§ **Work required**
Output as a JSON list of strings, one string per line, the entries from the line containing "going to continue making videos" through the line containing "i do have some some book reviews that", both included, omitting blank lines.

§ **Data excerpts**
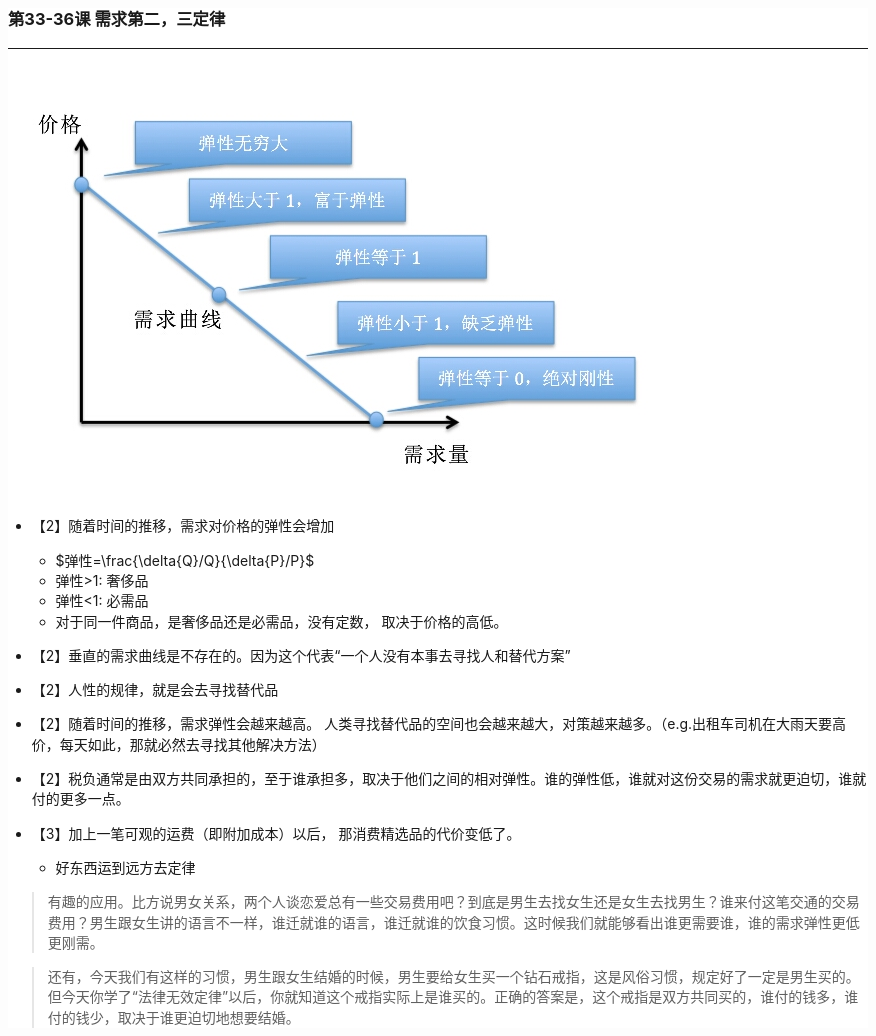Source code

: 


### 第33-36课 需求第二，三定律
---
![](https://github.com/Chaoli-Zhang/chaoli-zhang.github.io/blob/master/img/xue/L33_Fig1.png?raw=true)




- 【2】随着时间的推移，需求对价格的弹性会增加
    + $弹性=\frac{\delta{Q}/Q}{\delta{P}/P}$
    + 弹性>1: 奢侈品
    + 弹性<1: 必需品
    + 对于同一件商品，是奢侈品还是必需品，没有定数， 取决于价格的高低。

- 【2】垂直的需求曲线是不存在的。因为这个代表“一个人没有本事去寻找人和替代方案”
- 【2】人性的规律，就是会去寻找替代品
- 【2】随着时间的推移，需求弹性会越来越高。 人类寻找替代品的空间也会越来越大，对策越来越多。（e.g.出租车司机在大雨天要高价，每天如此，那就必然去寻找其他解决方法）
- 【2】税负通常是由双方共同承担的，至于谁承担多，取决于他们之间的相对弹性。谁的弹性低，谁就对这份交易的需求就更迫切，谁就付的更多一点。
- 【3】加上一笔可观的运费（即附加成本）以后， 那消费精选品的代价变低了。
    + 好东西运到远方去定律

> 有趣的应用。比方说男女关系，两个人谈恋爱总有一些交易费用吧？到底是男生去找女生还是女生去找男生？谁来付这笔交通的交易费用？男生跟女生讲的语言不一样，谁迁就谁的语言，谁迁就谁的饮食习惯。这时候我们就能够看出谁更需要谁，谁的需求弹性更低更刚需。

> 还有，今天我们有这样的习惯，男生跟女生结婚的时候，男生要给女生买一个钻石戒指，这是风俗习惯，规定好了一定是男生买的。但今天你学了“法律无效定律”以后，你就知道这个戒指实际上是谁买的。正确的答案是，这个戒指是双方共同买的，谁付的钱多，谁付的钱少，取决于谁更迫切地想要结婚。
---
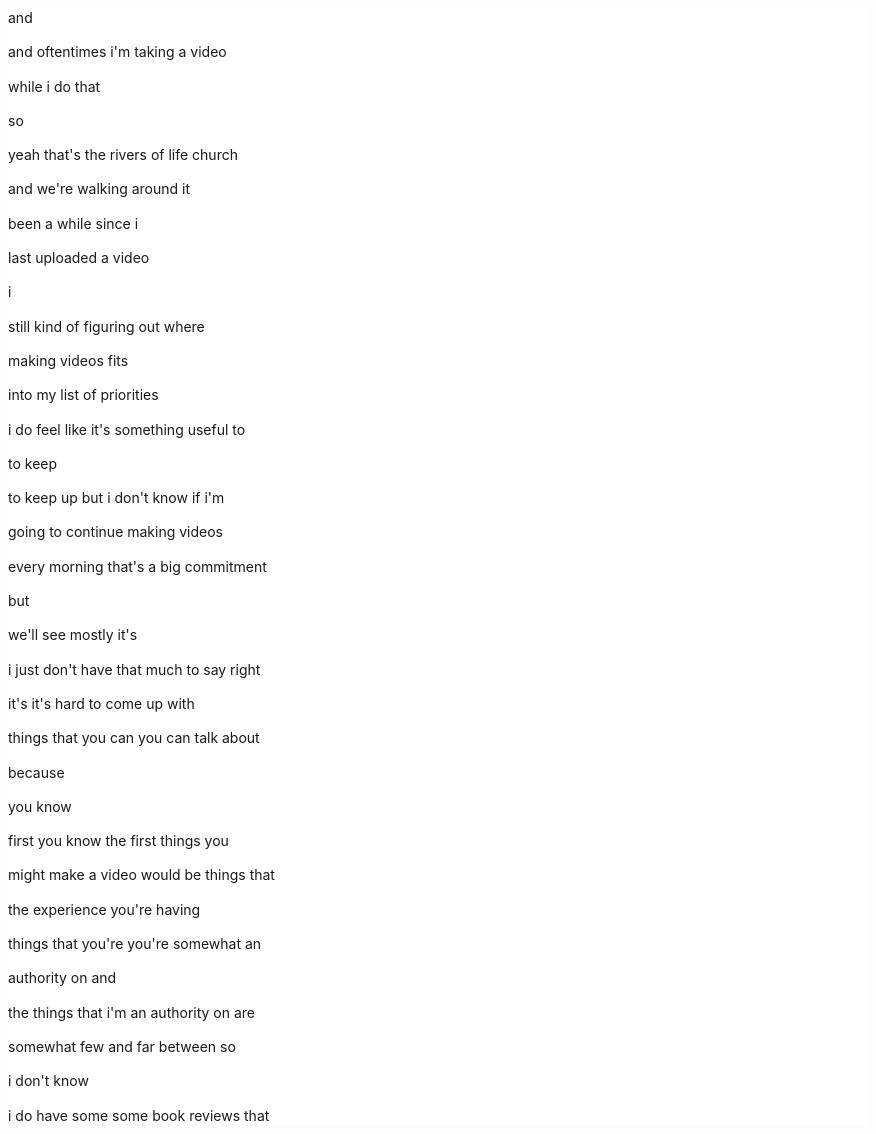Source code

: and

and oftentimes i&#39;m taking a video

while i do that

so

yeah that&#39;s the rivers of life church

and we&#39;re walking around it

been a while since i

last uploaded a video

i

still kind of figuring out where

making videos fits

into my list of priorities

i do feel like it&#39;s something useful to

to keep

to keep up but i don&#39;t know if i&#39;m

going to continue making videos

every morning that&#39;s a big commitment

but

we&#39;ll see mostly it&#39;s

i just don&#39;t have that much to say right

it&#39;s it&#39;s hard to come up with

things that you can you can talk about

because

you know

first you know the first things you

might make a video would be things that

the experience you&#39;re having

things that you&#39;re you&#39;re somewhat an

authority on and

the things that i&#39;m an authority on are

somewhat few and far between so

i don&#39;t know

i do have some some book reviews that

§ **Solved exercise**
[
  "going to continue making videos",
  "every morning that&#39;s a big commitment",
  "but",
  "we&#39;ll see mostly it&#39;s",
  "i just don&#39;t have that much to say right",
  "it&#39;s it&#39;s hard to come up with",
  "things that you can you can talk about",
  "because",
  "you know",
  "first you know the first things you",
  "might make a video would be things that",
  "the experience you&#39;re having",
  "things that you&#39;re you&#39;re somewhat an",
  "authority on and",
  "the things that i&#39;m an authority on are",
  "somewhat few and far between so",
  "i don&#39;t know",
  "i do have some some book reviews that"
]